Earning Future End-Users Now
Dr. Christine L.E.V. Hansen, CEO of Le Ciel
Arguably the largest divide in Linux remains the divide between developers and end-users. Developer oriented forms of communicating, like mailing-lists and wikae, are often the sole sources of information about projects. The future of Linux relies on connecting the developers, and the corporations, with the end-users who may not know what Linux is. What this end-user will know, or will have heard, is: 'somewhere there is free software.' Their next question/search will be: 'where can I get it?'As a point of departure, I propose a web site in plain language which serves as an index of Linux projects. All projects: commercial, nonprofit, ones in process, big, small. Obviously, voluntary participation. All together in one, search-able place. Audience: users, developers, corporators. The technical level is not as important as the pragmatic and visionary level, which ought to be high.
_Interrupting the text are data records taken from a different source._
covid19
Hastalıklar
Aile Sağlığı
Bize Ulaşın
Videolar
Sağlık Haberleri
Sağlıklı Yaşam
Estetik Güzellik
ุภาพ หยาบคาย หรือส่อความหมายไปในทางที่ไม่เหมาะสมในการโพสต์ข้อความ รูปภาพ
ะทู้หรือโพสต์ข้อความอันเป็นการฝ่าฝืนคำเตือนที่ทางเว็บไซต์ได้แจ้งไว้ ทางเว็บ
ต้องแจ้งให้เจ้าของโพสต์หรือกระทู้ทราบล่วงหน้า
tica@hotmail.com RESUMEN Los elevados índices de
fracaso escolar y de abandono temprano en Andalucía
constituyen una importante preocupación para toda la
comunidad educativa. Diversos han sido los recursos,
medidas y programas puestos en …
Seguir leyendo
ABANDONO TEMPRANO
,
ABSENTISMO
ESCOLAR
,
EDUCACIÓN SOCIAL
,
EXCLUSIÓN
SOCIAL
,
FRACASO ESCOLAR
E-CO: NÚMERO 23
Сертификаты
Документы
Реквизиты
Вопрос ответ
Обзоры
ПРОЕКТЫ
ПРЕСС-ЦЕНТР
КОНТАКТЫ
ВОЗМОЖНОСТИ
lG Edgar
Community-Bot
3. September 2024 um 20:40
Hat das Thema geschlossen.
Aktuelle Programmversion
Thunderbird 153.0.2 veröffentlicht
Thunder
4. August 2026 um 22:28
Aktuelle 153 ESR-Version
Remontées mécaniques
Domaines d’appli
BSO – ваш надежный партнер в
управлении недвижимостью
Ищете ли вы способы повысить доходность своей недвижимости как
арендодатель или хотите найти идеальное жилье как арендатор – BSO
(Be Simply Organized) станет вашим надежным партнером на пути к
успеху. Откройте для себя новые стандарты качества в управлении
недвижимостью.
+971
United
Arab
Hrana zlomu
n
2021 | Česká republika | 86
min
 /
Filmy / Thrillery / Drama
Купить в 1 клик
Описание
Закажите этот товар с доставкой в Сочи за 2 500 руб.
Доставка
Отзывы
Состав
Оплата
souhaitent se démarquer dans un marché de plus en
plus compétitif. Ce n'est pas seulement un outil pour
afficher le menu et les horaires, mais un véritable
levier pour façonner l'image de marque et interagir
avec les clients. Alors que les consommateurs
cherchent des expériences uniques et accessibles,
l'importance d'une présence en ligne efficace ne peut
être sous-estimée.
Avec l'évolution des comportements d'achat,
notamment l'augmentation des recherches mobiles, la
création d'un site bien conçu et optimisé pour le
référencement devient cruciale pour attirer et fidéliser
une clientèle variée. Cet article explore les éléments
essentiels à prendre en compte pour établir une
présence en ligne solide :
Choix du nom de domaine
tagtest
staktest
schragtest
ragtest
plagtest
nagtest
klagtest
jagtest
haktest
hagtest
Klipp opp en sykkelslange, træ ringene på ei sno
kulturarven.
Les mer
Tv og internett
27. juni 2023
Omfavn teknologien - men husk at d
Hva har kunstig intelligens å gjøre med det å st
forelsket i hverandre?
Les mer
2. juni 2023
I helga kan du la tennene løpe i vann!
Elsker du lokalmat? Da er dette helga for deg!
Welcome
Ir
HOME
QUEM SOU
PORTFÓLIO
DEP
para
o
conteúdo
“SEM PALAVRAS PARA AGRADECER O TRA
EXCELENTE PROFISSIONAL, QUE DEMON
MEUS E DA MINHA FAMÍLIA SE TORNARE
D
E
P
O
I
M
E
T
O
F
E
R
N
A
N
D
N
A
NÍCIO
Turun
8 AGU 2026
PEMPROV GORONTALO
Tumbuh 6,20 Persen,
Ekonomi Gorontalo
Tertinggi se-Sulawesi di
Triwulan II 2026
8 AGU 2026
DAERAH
High collaboration factor.
What the World sees:
1) Too slow
2) No 'instant ignition'
3) Product/project redundencies
4) ---oops missed it ---
Christine provided a distinction between "pure" and "applied" developers - pure being much of the first wave, idealogical, focused on Linux for themselves; applied being more focused on projects, more aware of their end users, more often speaks both tech and a human language, may be outside of North America.
Next Step: Step Up
Instant ignition, in their own language(s), solve the rediculous problem of redundant effort, introduce a multilingual Linux web presence, empower global Linii. (is that a plural for Linuxes?)
Christine pointed out that Transparent Software often has an organic life that may help it to live much longer than many of the short term trends.